Os números mostram a gravidade. A atividade à vista caiu quase 90% desde outubro, e essa retração impulsiona as perdas nas bolsas de valores. Analistas afirmam que o movimento pode sinalizar tanto um fundo de mercado quanto uma fase ainda mais desafiadora para o setor.
Volumes evaporam enquanto o mercado perde ritmo
Os dados da Newhedge mostram como a desaceleração se intensificou rapidamente. Os volumes atingiram um pico em janeiro de 2025 e voltaram a crescer em outubro, quando o mercado movimentou cerca de US$ 2,3 trilhões. Porém, essa força durou pouco.
A Binance dominou o cenário naquele mês, com quase US$ 1 trilhão negociados e mais de 40% de participação. Mas tudo mudou de forma abrupta. Em novembro, o volume total caiu para US$ 1,7 trilhão, depois para US$ 1,2 trilhão em dezembro e, finalmente, para apenas US$ 120 bilhões a US$ 150 bilhões em janeiro de 2026.
A queda impressiona porque representa quase 90% abaixo de outubro. A Binance continuou liderando, com algo entre US$ 70 bilhões e US$ 80 bilhões, enquanto a maioria das exchanges operou apenas com alguns bilhões.

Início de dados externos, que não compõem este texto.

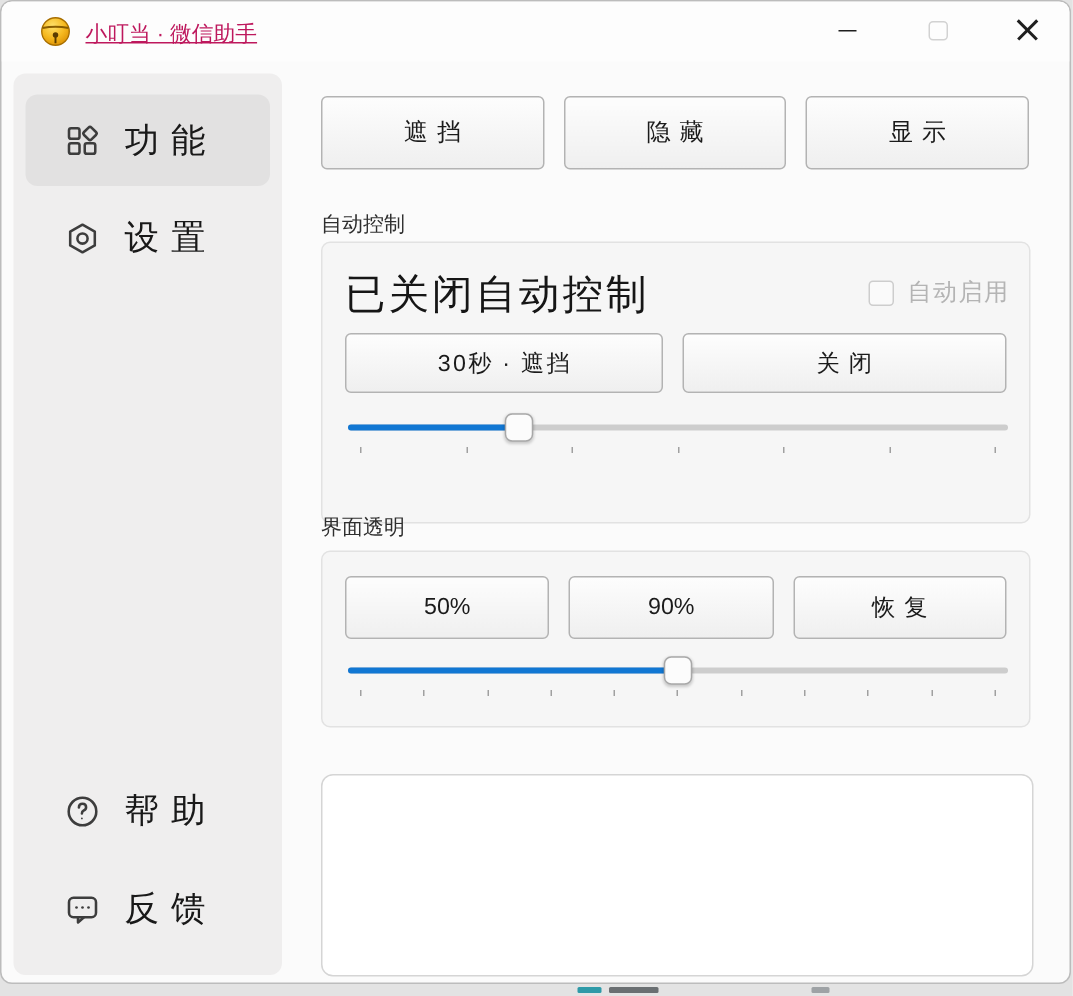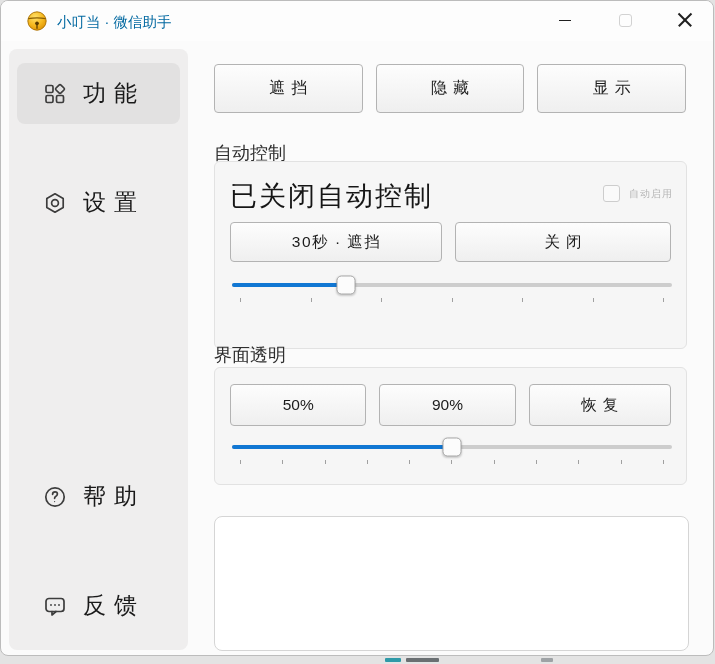--- a/index.html
+++ b/index.html
@@ -6,36 +6,36 @@
   html,body { width:715px; height:664px; overflow:hidden;
     font-family:"Liberation Sans","DejaVu Sans",sans-serif; background:#e3e3e3; }
   :root { --accent:#1177d3; }
 
   .window { position:absolute; left:0; top:0; width:714px; height:656px;
     background:#fbfbfb; border:1px solid #bcbcbc; border-radius:8px; overflow:hidden; }
 
   
   .titlebar { position:absolute; left:0; top:0; right:0; height:40px; background:#fdfdfd; }
   .app-icon { position:absolute; left:25px; top:9px; width:22px; height:22px; }
-  .title { position:absolute; left:56px; top:12px; font-size:14.5px; color:#0369a1; }
+  .title { position:absolute; left:56px; top:12px; font-size:14.5px; color:#be185d;text-decoration:underline; }
   .tb-btn { position:absolute; top:0; width:46px; height:38px;
     display:flex; align-items:center; justify-content:center; cursor:default; }
   .tb-min { left:541px; } .tb-max { left:601px; } .tb-close { left:661px; }
   .min-glyph { width:12px; height:0; border-top:1.5px solid #1f1f1f; }
   .max-glyph { width:13px; height:13px; border:1.4px solid #d2d2d2; border-radius:3px; }
   .close-glyph { position:relative; width:16px; height:16px; }
   .close-glyph::before,.close-glyph::after { content:""; position:absolute; left:-1px; top:7px;
     width:18px; height:1.6px; background:#1f1f1f; }
   .close-glyph::before { transform:rotate(45deg); }
   .close-glyph::after  { transform:rotate(-45deg); }
 
   
   .sidebar { position:absolute; left:8px; top:48px; width:179px; height:601px;
     background:#efeeee; border-radius:8px; padding:14px 8px;
-    display:flex; flex-direction:column;gap:44px; }
+    display:flex; flex-direction:column; }
   .nav-item { height:61px; border-radius:8px; display:flex; align-items:center;
     padding-left:26px; gap:16px; color:#191919; cursor:pointer; flex:none; }
   .nav-item.selected { background:#e2e1e1; }
   .nav-item + .nav-item { margin-top:4px; }
   .nav-label { font-size:23px; letter-spacing:8px; white-space:nowrap; }
   .nav-ico { width:24px; height:24px; flex:none; }
   .nav-ico svg { width:24px; height:24px; stroke:#3d3d3d; fill:none;
     stroke-width:1.7; stroke-linecap:round; stroke-linejoin:round; }
   .nav-spacer { flex:1; }
 
@@ -43,36 +43,36 @@
   .btn { background:linear-gradient(#fdfdfd,#efefef); border:1px solid #b3b3b3;
     border-radius:4px; font-size:16px; color:#1b1b1b; display:flex; align-items:center;
     justify-content:center; cursor:pointer; font-family:inherit; }
   .ls-wide { letter-spacing:6px; padding-left:6px; }
   .ls-mid  { letter-spacing:1.5px; padding-left:1.5px; }
 
   .quick-row { position:absolute; left:213px; top:63px; width:472px; height:49px;
     display:flex; gap:13px; }
   .quick-row .btn { flex:1; }
 
-  .section-label { position:absolute; left:213px; font-size:18px; color:#2e2e2e; }
+  .section-label { position:absolute; left:213px; font-size:14px; color:#2e2e2e; }
   .lbl-auto { top:140px; } .lbl-trans { top:342px; }
 
   .group-box { position:absolute; left:213px; width:473px; background:#f6f6f6;
     border:1px solid #e2e2e2; border-radius:6px; }
   .box-auto { top:160px; height:188px; }
   .box-trans { top:366px; height:118px; }
 
   .status-text { position:absolute; left:15px; top:16px; font-size:27px;
     font-weight:500; letter-spacing:2px; color:#161616; white-space:nowrap; }
 
   .checkbox-row { position:absolute; right:13px; top:23px; display:flex;
     align-items:center; gap:9px; cursor:pointer; }
   .checkbox { width:17px; height:17px; border:1px solid #cdcdcd; border-radius:3px;
     background:#fafafa; }
-  .checkbox-label { font-size:10px; color:#b4b4b4; letter-spacing:1px; }
+  .checkbox-label { font-size:16px; color:#b4b4b4; letter-spacing:1px; }
 
   .group-btn-row { position:absolute; left:15px; right:15px; display:flex; gap:13px; }
   .box-auto .group-btn-row { top:60px; height:40px; }
   .box-trans .group-btn-row { top:16px; height:42px; }
   .group-btn-row .btn { flex:1; font-size:15.5px; }
 
   .slider { position:absolute; left:17px; right:14px; height:30px; }
   .box-auto .slider { top:112px; }
   .box-trans .slider { top:68px; }
   .track { position:absolute; left:0; right:0; top:9px; height:4px;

Dados da CoinGecko confirmam o recuo generalizado e mostram que a líder de mercado registrou queda superior a 40% mês a mês.
Plataformas como Bybit e MEXC também viram quedas de dois dígitos, reforçando que o problema não se limitou às maiores operadoras.

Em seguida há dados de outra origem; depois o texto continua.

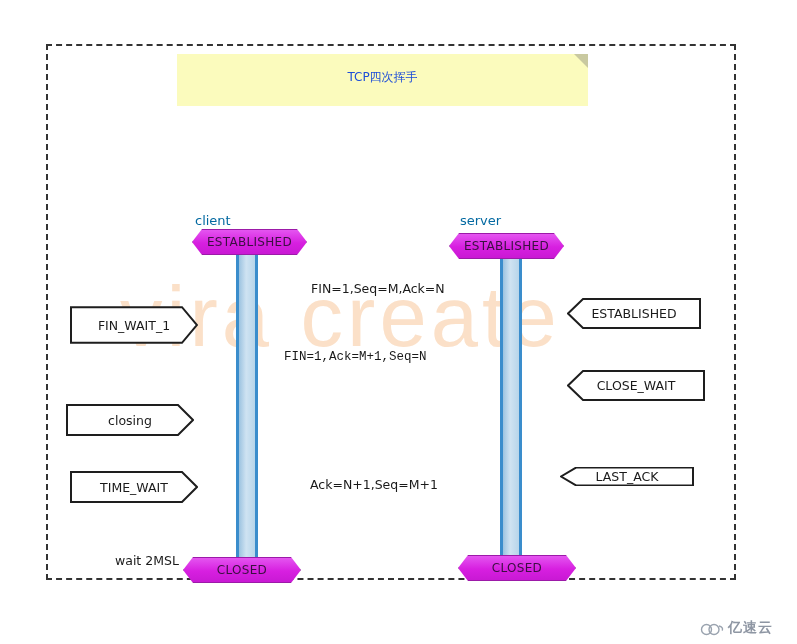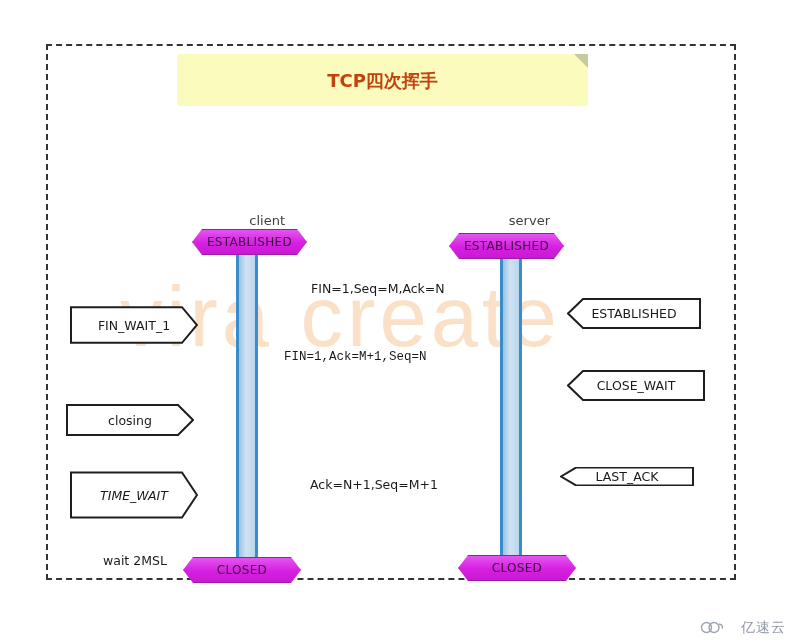--- a/index.html
+++ b/index.html
@@ -49,44 +49,43 @@
     width: 14px;
     height: 14px;
     background: #c9c9a0;
     clip-path: polygon(0 0, 100% 100%, 100% 0);
   }
   #title-text {
     position: absolute;
     left: 0; right: 0;
     top: 15px;
     text-align: center;
-    font-size: 18px;
-    color: #c2410c;
-    font-family: "DejaVu Sans", sans-serif;
-    font-weight: bold;
+    font-size: 12px;
+    color: #1d4ed8;
+    font-family: "DejaVu Sans", sans-serif;
   }
 
   
   #watermark {
     left: 120px;
     top: 268px;
     width: 560px;
     font-size: 85px;
     color: #fbe0c8;
     font-family: "Liberation Sans", sans-serif;
     letter-spacing: 4px;
     white-space: nowrap;
     user-select: none;
   }
 
   
   .actor-label {
     font-size: 13px;
-    color: #404040;
-    text-align: right;
+    color: #0369a1;
+    text-align: left;
     font-family: "DejaVu Sans", sans-serif;
   }
   #client-label { left: 195px; top: 213px; width: 90px; }
   #server-label { left: 460px; top: 213px; width: 90px; }
 
   
   .hex {
     height: 26px;
     background: linear-gradient(180deg, #e455f0 0%, #d71fe0 55%, #c919d4 100%);
     border: 1.5px solid #9c1aa8;
@@ -126,45 +125,46 @@
     left: 0; right: 0; top: 0; bottom: 0;
     display: flex;
     align-items: center;
     justify-content: center;
     font-size: 12.5px;
     color: #1a1a1a;
     font-family: "DejaVu Sans", sans-serif;
   }
   #note-fin-wait-1 { left: 70px; top: 306px; width: 128px; height: 38px; }
   #note-closing    { left: 66px; top: 404px; width: 128px; height: 32px; text-align: right; }
-  #note-time-wait  { left: 70px; top: 471px; width: 128px; height: 48px; font-style: italic; }
+  #note-time-wait  { left: 70px; top: 471px; width: 128px; height: 32px; }
   #note-established-right { left: 567px; top: 298px; width: 134px; height: 31px; }
   #note-close-wait { left: 567px; top: 370px; width: 138px; height: 31px; }
   #note-last-ack   { left: 560px; top: 467px; width: 134px; height: 19px; }
 
   
   .msg-label {
     position: absolute;
     font-size: 12.5px;
     color: #1a1a1a;
     font-family: "DejaVu Sans", sans-serif;
     white-space: nowrap;
   }
   #msg1-label { left: 311px; top: 281px; }
   #msg2-label { left: 284px; top: 350px; font-family: Liberation Mono, monospace; }
   #msg3-label { left: 310px; top: 477px; }
-  #wait-label { left: 103px; top: 553px; }
+  #wait-label { left: 115px; top: 553px; }
 
   
   #footer-logo {
     left: 700px;
     top: 619px;
     display: flex;
-    align-items: flex-start;
-    gap: 17px;
+    align-items: flex-end;
+    gap: 4px;
+    font-weight: bold;
   }
   #footer-logo .logo-text {
     font-size: 14px;
     color: #8e96a3;
     font-family: "DejaVu Sans", sans-serif;
     letter-spacing: 1px;
   }
 </style>
 </head>
 <body>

Ações desabam e refletem pressão crescente
A desaceleração nos volumes atingiu diretamente o desempenho das empresas listadas. As ações de Coinbase, Gemini e Bullish ficaram muito abaixo do mercado acionário desde outubro, caindo mais do que o próprio Bitcoin, que recuou cerca de 35% no período.

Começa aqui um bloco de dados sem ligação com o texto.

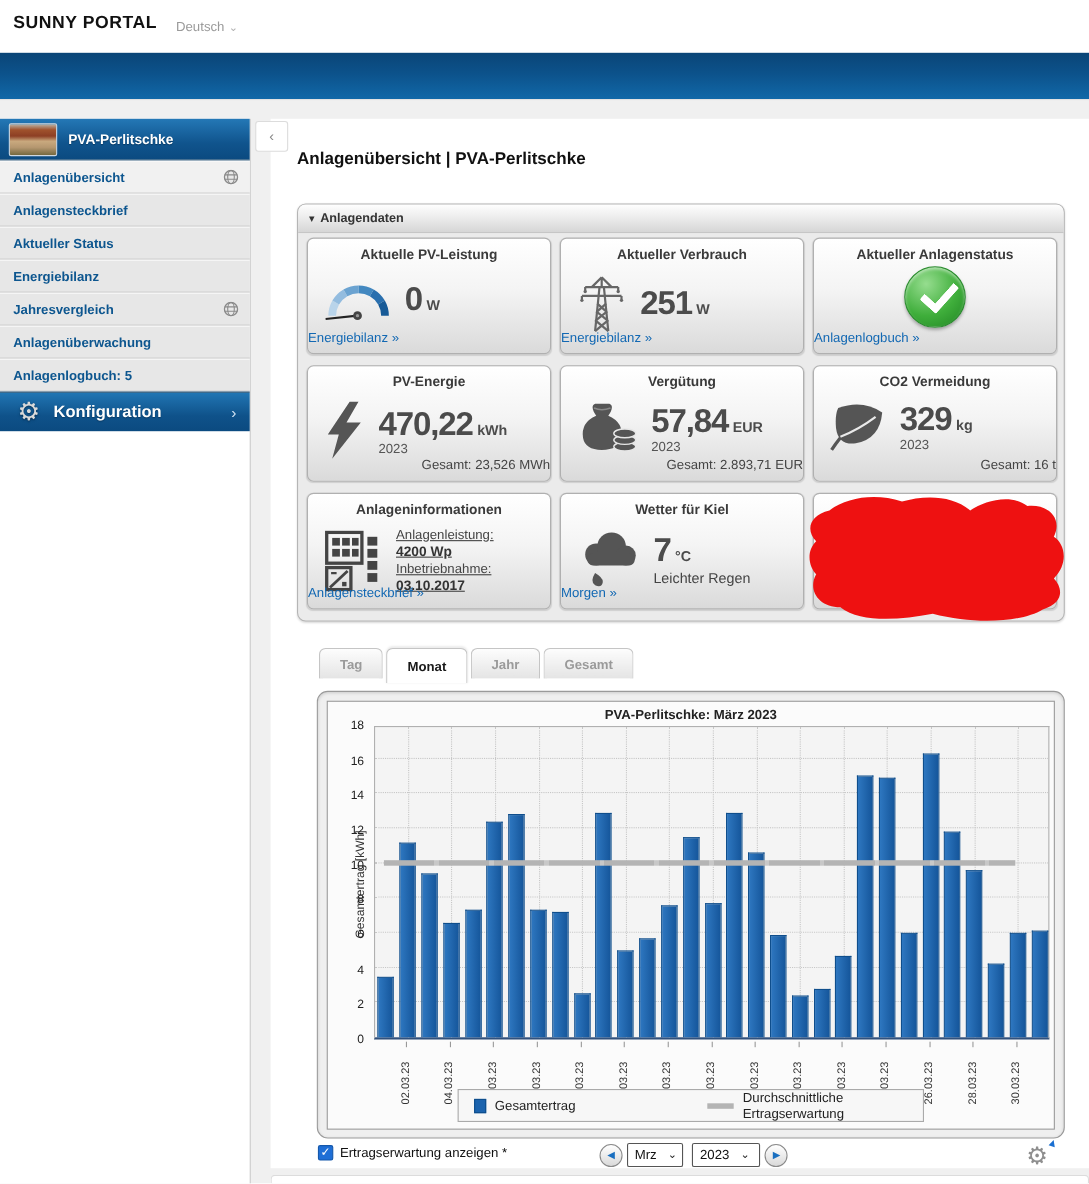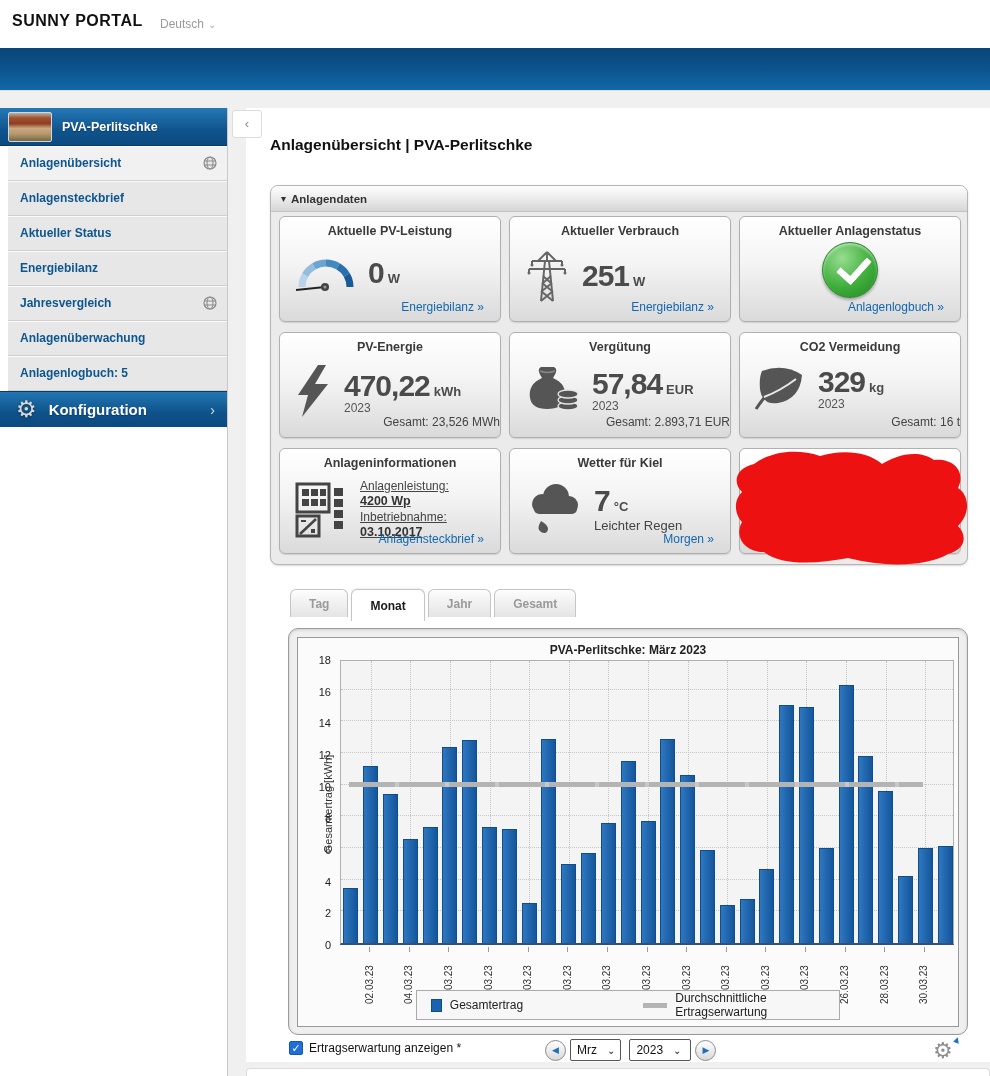--- a/index.html
+++ b/index.html
@@ -16,22 +16,22 @@
 
   .page-bg { position:absolute; left:0; top:90px; width:990px; height:986px; background:#f0f0f0; border-top:1px solid #e2e2e2; }
 
   
   .sidebar { position:absolute; left:0; top:108px; width:228px; height:968px; background:#fff; border-right:1px solid #c9c9c9; }
   .sb-head { height:38px; background:linear-gradient(180deg,#2478b6 0%,#10548d 60%,#0b4a80 100%); display:flex; align-items:center; padding-left:8px; border-bottom:1px solid #083c66; }
   .sb-thumb { width:44px; height:30px; border:1px solid #cfd8e0; border-radius:2px;
       background:
         linear-gradient(180deg,#b9b2a5 0%,#a0522d 18%,#8d3f24 38%,#c9a97e 55%,#b59770 75%,#74683f 100%); }
   .sb-title { color:#fff; font-size:12.5px; font-weight:bold; margin-left:10px; text-shadow:0 1px 1px #0a3a63; }
-  .sb-item { height:35px; background:#e7e7e7; border-bottom:1px solid #cfcfcf; box-shadow:inset 0 1px 0 #fafafa;
-             display:flex; align-items:center; padding:0 10px 0 12px; cursor:pointer;margin-left:8px; }
+  .sb-item { height:30px; background:#e7e7e7; border-bottom:1px solid #cfcfcf; box-shadow:inset 0 1px 0 #fafafa;
+             display:flex; align-items:center; padding:0 10px 0 12px; cursor:pointer; }
   .sb-item.active { background:#f1f1f1; }
   .sb-item .lbl { font-size:12px; font-weight:bold; color:#0d568f; flex:1; }
   .sb-globe { width:14px; height:14px; }
   .sb-config { height:36px; background:linear-gradient(180deg,#2176b4 0%,#0f528a 60%,#0b4a80 100%);
                display:flex; align-items:center; padding:0 12px 0 16px; cursor:pointer; border-top:1px solid #083c66; }
   .sb-config .gear { font-size:23px; color:#d9d9d9; text-shadow:0 1px 2px #052c4e; margin-right:12px; }
   .sb-config .lbl { color:#fff; font-size:15px; font-weight:bold; flex:1; text-shadow:0 1px 1px #0a3a63; }
   .sb-config .arr { color:#cfe2f2; font-size:14px; }
 
   
@@ -51,21 +51,21 @@
   .t4 { left:8px;   top:146px; } .t5 { left:238px; top:146px; } .t6 { left:468px; top:146px; }
   .t7 { left:8px;   top:262px; } .t8 { left:238px; top:262px; } .t9 { left:468px; top:262px; }
   .tile-head { text-align:center; font-size:12.5px; font-weight:bold; color:#3a3a3a; padding-top:7px; }
   .tile-body { position:absolute; left:14px; top:32px; right:8px; display:flex; align-items:center; }
   .tile-ico { flex:0 0 auto; margin-right:12px; }
   .valblock .line { display:flex; align-items:baseline; }
   .big { font-size:30px; font-weight:bold; color:#4b4b4b; letter-spacing:-1px; }
   .unit { font-size:13px; font-weight:bold; color:#4b4b4b; margin-left:4px; }
   .year { font-size:12px; color:#555; margin-top:-2px; }
   .sub { font-size:13px; color:#444; margin-top:0px; }
-  .tile-link { position:absolute; bottom:7px; left:0; right:16px; text-align:right; font-size:12px; color:#1268b3; cursor:pointer; }
+  .tile-link { position:absolute; bottom:7px; left:0; right:16px; text-align:left; font-size:12px; color:#1268b3; cursor:pointer; }
   .tile-foot { position:absolute; bottom:8px; left:0; right:0; text-align:right; font-size:12px; color:#444; }
   .status-circle { width:56px; height:56px; margin:4px auto 0; border-radius:50%;
       background:radial-gradient(circle at 35% 28%, #96dd8f 0%, #3fae3b 55%, #1f8322 100%);
       border:1px solid #2a8a2e; box-shadow:0 2px 3px rgba(0,0,0,.3), inset 0 2px 3px rgba(255,255,255,.5); position:relative; }
   .status-circle::after { content:""; position:absolute; left:15px; top:14px; width:25px; height:13px;
       border-left:7px solid #fff; border-bottom:7px solid #fff; transform:rotate(-48deg); border-radius:2px; }
   .info-col { font-size:12px; color:#444; line-height:1.25;text-decoration:underline; }
   .info-col b { color:#333; font-size:12.5px; }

A Coinbase perdeu 40,4% em seis meses. A Robinhood, menos dependente de cripto, caiu apenas 9% e mostrou resiliência acima da média de seus pares.
Especialistas acreditam que esse comportamento segue o padrão de ciclos anteriores. Quando os preços sobem, o volume cresce rapidamente; quando o sentimento vira, a atividade some e as receitas encolhem. O choque atual veio logo após um evento de liquidação recorde, em 10 de outubro, que eliminou US$ 19 bilhões em posições e reduziu o apetite por risco.
Curiosamente, a queda atual não foi motivada por falhas operacionais ou pressões regulatórias, como em 2014, 2018 ou 2022. Em vez disso, o setor enfrenta exaustão após uma forte alta, condições financeiras restritivas e uma aversão ao risco que atinge mercados globais.
O Bitcoin caiu quase 11% em janeiro, e muitos investidores migraram para ativos mais seguros. Historicamente, recuperações após contrações tão profundas levam anos e exigem novos catalisadores estruturais, não simples entusiasmo especulativo.
O setor agora entra em uma fase decisiva. Enquanto alguns analistas falam em oportunidade, outros alertam que o pior pode não ter passado. O mercado segue dividido, mas todos concordam em um ponto, a crise nas exchanges redefine o rumo do setor em 2026.